I shrugged, wishing that I could tear my gaze away from his and look anywhere but into those eyes.

“But you are,” he declared softly.  “You shine like the sun and you move like water.  Your eyes are the perfect mix of gray and brown, like fog in the woods, and you smell like lilacs in the summer.  I think if you laughed, it would sound like music.”

If anyone else had said something like that to me, I probably would’ve smiled and written them off as either a total dork or a total nut job.  But not with him, not the way he said it.  He was enchanting and I was enchanted.

Even though his poetic words stirred something inside me, bringing long dead things to life, it was his eyes that told the real story.  They promised that he meant everything he’d said and that he was just as intrigued by and attracted to me as I was him.

My lungs seized, trapping air inside the painfully tight walls of my chest.  I didn’t know what to say.  I had no such elegant prose to explain the way he made me feel when he looked at me with those hypnotic eyes.  I couldn’t even really make it make sense to myself, so telling someone else was hopeless.

But I could feel it.  Oh, how I could feel it.

“Your battery’s dead,” he stated flatly.

“I-I know,” I admitted.

“Let me walk you home.  You can get it fixed tomorrow.”  He stood, holding the door open wide.

He held out his hand and I took it.  It was cool and a little rough, but attractively so.  When I stood, we were less than a foot apart.  The words of gratitude I’d been about to speak died on my tongue.  My insides were warm and tingly and tightly focused on him, and I fell mute in the face of his nearness.

Though he was a few inches taller than my five foot six frame, he was not so tall that I would have trouble touching my lips to his.  All I’d have to do is stretch up on my toes and lean forward just a little bit…

Logically, the thought ended with our mouths locked in a kiss, a fiery one that made my knees weak.  Shaking off the image, I was flustered by how much I wanted that kiss to happen, exactly as I’d seen it, passion and all.
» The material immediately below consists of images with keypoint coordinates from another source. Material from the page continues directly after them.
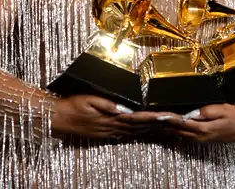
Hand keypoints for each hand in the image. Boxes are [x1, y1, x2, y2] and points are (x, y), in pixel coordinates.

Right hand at [50, 95, 166, 139]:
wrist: (60, 118)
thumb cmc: (74, 105)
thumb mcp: (89, 99)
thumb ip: (107, 103)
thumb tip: (123, 107)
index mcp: (112, 117)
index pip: (137, 117)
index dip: (153, 117)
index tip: (167, 115)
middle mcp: (114, 126)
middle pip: (140, 126)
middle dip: (158, 125)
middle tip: (174, 122)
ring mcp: (110, 132)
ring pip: (136, 132)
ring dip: (151, 129)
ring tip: (166, 127)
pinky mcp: (106, 133)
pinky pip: (127, 135)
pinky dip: (139, 133)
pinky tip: (146, 132)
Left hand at [160, 104, 234, 143]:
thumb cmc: (234, 115)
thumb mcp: (221, 109)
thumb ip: (205, 111)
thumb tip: (191, 113)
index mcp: (203, 129)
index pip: (182, 122)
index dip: (169, 118)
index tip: (158, 115)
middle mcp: (199, 136)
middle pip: (177, 130)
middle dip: (164, 124)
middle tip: (152, 118)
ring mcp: (200, 139)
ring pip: (179, 134)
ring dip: (167, 128)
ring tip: (155, 122)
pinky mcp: (201, 139)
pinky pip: (184, 135)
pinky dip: (175, 131)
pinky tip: (168, 127)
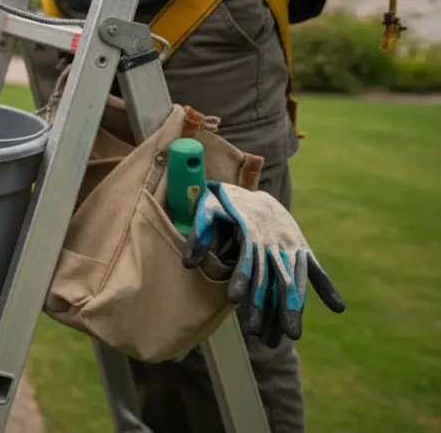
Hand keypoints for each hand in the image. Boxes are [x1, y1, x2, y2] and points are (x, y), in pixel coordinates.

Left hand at [182, 182, 345, 346]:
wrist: (256, 192)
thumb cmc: (228, 204)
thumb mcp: (208, 210)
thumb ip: (199, 235)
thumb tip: (188, 264)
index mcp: (252, 233)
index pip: (248, 261)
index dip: (243, 279)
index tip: (235, 300)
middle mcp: (275, 244)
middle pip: (273, 278)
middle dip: (268, 307)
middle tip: (260, 336)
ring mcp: (291, 248)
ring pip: (293, 281)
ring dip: (292, 308)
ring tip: (289, 335)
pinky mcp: (301, 249)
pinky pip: (315, 270)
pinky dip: (327, 286)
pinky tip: (338, 307)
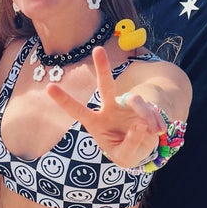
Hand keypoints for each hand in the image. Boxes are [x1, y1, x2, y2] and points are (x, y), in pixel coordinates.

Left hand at [46, 51, 161, 167]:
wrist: (145, 149)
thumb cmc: (127, 152)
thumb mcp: (126, 158)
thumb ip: (130, 144)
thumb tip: (140, 124)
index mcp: (96, 123)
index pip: (77, 111)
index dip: (64, 100)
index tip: (49, 87)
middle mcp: (110, 109)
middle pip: (105, 86)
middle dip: (103, 67)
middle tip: (98, 49)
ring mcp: (127, 105)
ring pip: (134, 99)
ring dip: (144, 115)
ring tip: (152, 131)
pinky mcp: (144, 105)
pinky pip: (150, 108)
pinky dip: (155, 121)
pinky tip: (158, 130)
As if he could read my thoughts, his eyes dropped to my mouth and stayed there for a nerve-racking minute before they rose once more to meet mine.

“Let me get your bag,” he said, leaning past me to reach inside the car.
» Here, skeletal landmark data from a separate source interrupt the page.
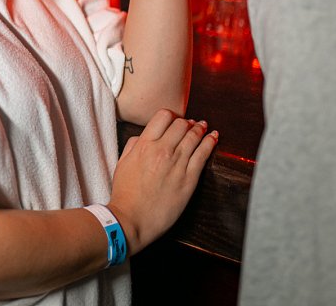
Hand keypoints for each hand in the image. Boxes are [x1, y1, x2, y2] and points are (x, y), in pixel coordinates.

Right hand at [107, 109, 217, 254]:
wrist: (131, 219)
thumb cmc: (125, 193)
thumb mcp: (122, 163)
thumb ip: (133, 145)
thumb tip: (143, 136)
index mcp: (144, 145)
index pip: (163, 116)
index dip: (171, 115)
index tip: (174, 120)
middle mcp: (162, 150)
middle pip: (181, 124)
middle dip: (186, 122)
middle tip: (191, 124)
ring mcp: (177, 164)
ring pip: (194, 136)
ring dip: (200, 129)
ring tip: (204, 127)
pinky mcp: (189, 179)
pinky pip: (203, 155)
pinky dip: (210, 143)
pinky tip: (214, 138)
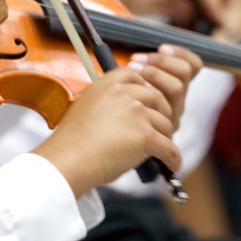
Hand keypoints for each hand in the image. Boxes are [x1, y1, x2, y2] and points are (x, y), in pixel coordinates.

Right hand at [31, 45, 200, 197]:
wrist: (68, 160)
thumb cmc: (73, 142)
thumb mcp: (86, 108)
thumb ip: (108, 103)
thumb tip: (127, 115)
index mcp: (107, 84)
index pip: (135, 76)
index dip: (145, 88)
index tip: (146, 101)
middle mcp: (124, 93)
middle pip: (156, 97)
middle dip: (160, 113)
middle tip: (158, 128)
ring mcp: (136, 113)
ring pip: (165, 123)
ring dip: (165, 137)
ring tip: (162, 150)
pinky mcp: (145, 135)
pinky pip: (168, 146)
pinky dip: (172, 157)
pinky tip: (172, 165)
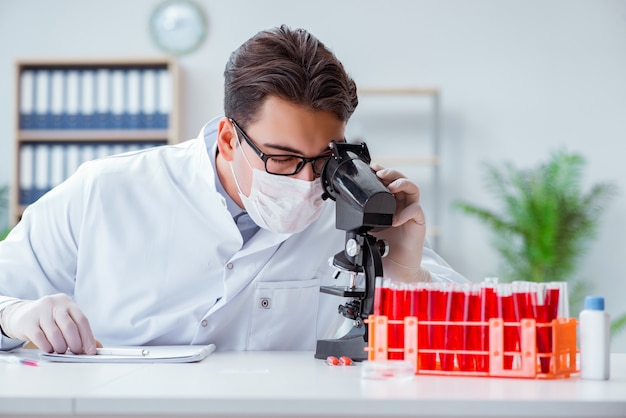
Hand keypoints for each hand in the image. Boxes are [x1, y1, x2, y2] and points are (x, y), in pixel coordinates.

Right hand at [0, 294, 96, 353]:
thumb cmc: (47, 319)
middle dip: (75, 343)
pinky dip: (47, 347)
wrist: (20, 314)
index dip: (88, 337)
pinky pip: (40, 338)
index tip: (91, 351)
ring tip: (61, 350)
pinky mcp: (27, 321)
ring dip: (61, 347)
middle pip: (69, 327)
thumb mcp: (62, 318)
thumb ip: (76, 329)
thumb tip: (92, 347)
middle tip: (75, 352)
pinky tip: (49, 349)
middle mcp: (54, 304)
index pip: (82, 320)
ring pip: (55, 334)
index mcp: (66, 302)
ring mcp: (40, 311)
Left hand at [370, 163, 430, 282]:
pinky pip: (416, 211)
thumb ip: (361, 219)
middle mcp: (401, 205)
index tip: (371, 167)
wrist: (395, 269)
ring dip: (401, 183)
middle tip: (379, 173)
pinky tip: (395, 219)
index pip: (388, 182)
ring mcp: (411, 213)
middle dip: (391, 173)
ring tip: (391, 187)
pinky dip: (406, 212)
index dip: (381, 172)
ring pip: (412, 189)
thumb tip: (345, 210)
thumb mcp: (367, 230)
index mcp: (390, 204)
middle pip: (401, 180)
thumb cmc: (383, 250)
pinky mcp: (418, 223)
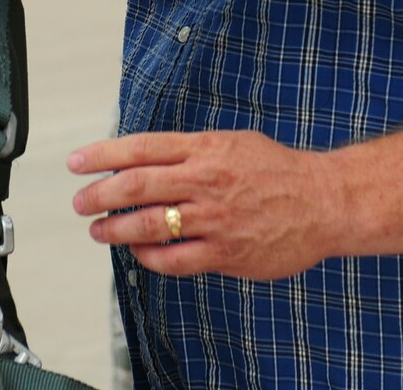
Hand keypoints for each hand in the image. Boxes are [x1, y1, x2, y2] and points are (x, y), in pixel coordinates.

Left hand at [69, 130, 342, 279]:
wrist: (325, 201)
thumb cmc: (278, 170)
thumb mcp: (233, 142)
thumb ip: (191, 151)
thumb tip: (147, 157)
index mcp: (206, 148)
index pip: (141, 148)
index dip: (102, 155)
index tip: (77, 163)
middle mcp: (205, 180)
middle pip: (136, 186)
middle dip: (98, 195)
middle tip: (80, 202)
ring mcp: (214, 218)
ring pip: (148, 225)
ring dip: (115, 229)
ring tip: (100, 230)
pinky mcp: (225, 252)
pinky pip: (174, 259)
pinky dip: (149, 256)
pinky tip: (139, 252)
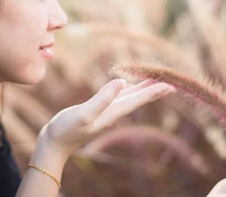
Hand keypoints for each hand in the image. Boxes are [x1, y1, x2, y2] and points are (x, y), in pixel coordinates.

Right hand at [37, 78, 175, 159]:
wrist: (54, 142)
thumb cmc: (66, 129)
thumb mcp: (84, 114)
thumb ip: (102, 99)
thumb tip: (121, 82)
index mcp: (112, 113)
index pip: (137, 100)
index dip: (153, 91)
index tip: (170, 85)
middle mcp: (112, 113)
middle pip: (138, 99)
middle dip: (153, 90)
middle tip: (171, 82)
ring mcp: (105, 112)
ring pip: (129, 98)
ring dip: (142, 89)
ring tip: (154, 81)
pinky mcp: (97, 110)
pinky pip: (117, 98)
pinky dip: (126, 91)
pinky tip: (127, 87)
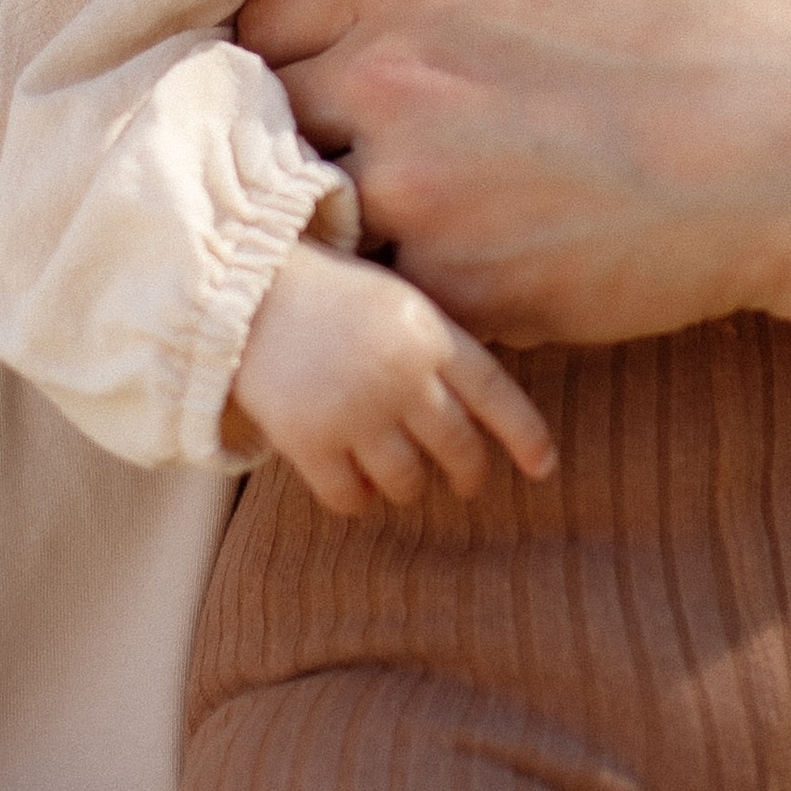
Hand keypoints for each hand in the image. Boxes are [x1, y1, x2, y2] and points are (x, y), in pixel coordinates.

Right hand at [224, 240, 554, 515]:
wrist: (246, 289)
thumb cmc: (329, 295)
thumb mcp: (396, 301)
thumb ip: (436, 349)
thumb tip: (477, 417)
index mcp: (428, 333)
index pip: (495, 393)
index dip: (525, 435)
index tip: (544, 467)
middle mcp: (401, 375)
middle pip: (457, 448)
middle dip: (468, 473)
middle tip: (465, 482)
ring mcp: (356, 410)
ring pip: (408, 482)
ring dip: (408, 488)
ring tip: (398, 477)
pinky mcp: (309, 439)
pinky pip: (350, 498)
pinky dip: (358, 500)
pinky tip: (356, 487)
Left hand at [236, 0, 790, 348]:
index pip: (265, 13)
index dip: (302, 40)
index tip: (354, 60)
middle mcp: (389, 78)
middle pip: (263, 117)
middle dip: (307, 127)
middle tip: (379, 142)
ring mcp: (421, 196)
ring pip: (309, 214)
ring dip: (345, 214)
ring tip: (417, 213)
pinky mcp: (466, 292)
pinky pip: (380, 300)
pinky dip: (405, 291)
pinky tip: (471, 267)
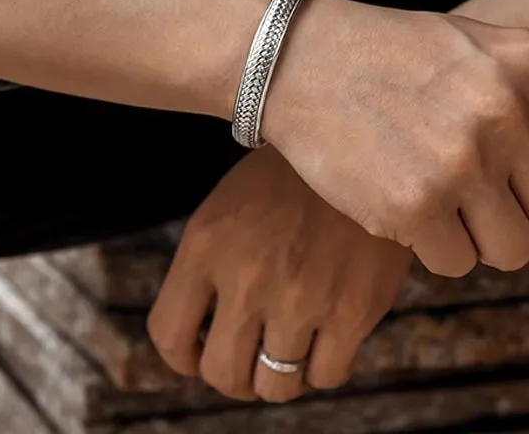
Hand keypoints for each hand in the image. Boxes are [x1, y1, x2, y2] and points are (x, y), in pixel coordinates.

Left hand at [147, 147, 412, 402]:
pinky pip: (327, 375)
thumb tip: (199, 338)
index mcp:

His body brushed mine and gooseflesh broke out all along my arms and legs.  I held my breath and closed my eyes against the onslaught of sensation that followed the simple contact.  But closing my eyes was not the wisest choice.
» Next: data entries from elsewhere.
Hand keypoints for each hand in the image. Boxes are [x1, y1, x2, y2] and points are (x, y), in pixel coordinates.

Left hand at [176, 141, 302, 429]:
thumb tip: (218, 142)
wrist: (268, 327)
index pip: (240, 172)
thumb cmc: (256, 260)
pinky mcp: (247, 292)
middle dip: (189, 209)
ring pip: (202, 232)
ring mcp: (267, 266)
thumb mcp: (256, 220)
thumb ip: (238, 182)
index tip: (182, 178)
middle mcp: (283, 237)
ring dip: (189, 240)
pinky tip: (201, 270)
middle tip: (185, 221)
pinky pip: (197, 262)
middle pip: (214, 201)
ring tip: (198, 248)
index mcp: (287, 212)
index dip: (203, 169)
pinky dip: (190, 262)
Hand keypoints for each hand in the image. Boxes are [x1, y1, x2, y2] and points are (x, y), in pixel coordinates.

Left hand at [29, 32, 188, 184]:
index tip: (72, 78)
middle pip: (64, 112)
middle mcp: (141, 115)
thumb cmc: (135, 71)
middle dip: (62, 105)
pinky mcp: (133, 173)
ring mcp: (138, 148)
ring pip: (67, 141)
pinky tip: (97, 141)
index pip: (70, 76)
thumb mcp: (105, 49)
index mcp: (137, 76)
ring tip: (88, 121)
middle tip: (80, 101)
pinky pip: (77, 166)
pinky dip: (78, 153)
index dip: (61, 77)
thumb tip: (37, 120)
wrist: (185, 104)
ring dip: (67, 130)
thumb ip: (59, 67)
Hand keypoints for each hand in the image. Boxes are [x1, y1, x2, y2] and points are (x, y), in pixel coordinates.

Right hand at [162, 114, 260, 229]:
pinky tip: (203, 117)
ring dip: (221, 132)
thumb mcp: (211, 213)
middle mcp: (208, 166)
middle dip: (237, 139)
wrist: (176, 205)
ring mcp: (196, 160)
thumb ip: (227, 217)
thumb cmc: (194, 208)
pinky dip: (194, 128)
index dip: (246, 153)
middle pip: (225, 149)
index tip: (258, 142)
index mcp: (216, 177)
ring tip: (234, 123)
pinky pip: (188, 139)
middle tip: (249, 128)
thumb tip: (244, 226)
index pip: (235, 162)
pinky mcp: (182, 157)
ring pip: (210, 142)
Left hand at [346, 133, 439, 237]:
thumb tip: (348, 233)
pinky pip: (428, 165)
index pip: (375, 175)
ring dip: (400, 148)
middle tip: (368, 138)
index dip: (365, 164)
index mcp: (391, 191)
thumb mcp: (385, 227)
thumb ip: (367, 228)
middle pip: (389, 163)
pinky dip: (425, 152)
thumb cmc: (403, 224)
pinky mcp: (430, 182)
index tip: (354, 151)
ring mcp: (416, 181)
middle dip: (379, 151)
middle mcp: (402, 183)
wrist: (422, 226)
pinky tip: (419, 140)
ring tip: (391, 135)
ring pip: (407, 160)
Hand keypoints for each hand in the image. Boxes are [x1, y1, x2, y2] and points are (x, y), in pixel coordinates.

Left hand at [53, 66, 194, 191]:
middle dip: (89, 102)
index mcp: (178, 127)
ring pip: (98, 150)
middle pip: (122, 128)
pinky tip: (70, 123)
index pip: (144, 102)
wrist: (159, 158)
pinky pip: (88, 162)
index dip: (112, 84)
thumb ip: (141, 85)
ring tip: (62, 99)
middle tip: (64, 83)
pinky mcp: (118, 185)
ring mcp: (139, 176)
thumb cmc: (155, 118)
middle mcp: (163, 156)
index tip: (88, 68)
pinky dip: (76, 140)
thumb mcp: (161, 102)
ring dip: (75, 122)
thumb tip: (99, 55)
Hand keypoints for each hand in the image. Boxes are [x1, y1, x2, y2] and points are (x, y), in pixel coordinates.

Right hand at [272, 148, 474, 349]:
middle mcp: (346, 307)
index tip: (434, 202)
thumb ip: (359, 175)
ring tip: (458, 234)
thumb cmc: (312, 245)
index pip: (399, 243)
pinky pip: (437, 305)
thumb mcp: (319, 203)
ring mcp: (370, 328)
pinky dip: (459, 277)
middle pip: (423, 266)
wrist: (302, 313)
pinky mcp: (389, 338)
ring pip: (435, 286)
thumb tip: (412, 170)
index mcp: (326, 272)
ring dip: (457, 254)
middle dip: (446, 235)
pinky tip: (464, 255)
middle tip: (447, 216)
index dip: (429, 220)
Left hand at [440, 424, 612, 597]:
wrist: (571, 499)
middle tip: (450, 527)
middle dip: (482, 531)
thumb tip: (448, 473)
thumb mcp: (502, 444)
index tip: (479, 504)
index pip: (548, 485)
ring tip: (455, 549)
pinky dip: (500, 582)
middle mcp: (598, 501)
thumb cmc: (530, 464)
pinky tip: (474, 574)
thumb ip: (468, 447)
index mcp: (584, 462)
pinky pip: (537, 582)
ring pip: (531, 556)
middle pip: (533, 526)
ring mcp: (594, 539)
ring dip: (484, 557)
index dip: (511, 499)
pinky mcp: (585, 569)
On the backdrop of my lids, I had no trouble imagining where a kiss like that could lead—his endless eyes staring down into mine, his bare skin pressed to mine, desire rising hot and wild between us.  It was so clear, this scene, that I might’ve seen it before in reality.  Only I hadn’t.

Embarrassed, I forced my eyes open and shifted to the side so he could pass without touching me.  When he straightened, duffel in hand, he was grinning.

He tipped his head and said, “Come on.”

When I turned back to the car and hit the lock button on my remote, I caught sight of my reflection in the driver’s side glass.  For the first time since I-don’t-know-when, I didn’t see the too-pointy chin or the too-thick hair.  Instead, I saw something else, I saw someone else.  I saw what Bo saw, like a curtain had been drawn back and she’d been magically revealed to me.

My sable hair had fallen from its confines and hung in wisps around my face.  My lips were partially open, full and trembling.  I looked like I’d been kissed already.

“You coming?”

Bo’s voice startled me into action.  I closed my car door and we set out across the parking lot.

“Aren’t you afraid to run around by yourself at night like this?  I mean, Southmoore’s not that far away,” I said, referring to the Southmoore Slayer.

“I like the night.”

I resisted the urge to comment on his answer, which was not an answer at all.  Instead, we walked in silence for a ways before the need to speak overwhelmed me.

“So, how are you liking Harker?”

Bo looked over at me before he responded, his eyes scanning my face.  “Much better than I thought I would.”

I felt my cheeks heat and I was glad that he couldn’t see my reaction in the darkness.

“What brings you here?”

He shrugged.  “It’s a long story.”

Though we obviously had plenty of time, I figured that was his way of saying he didn’t want to talk about it, so I didn’t press.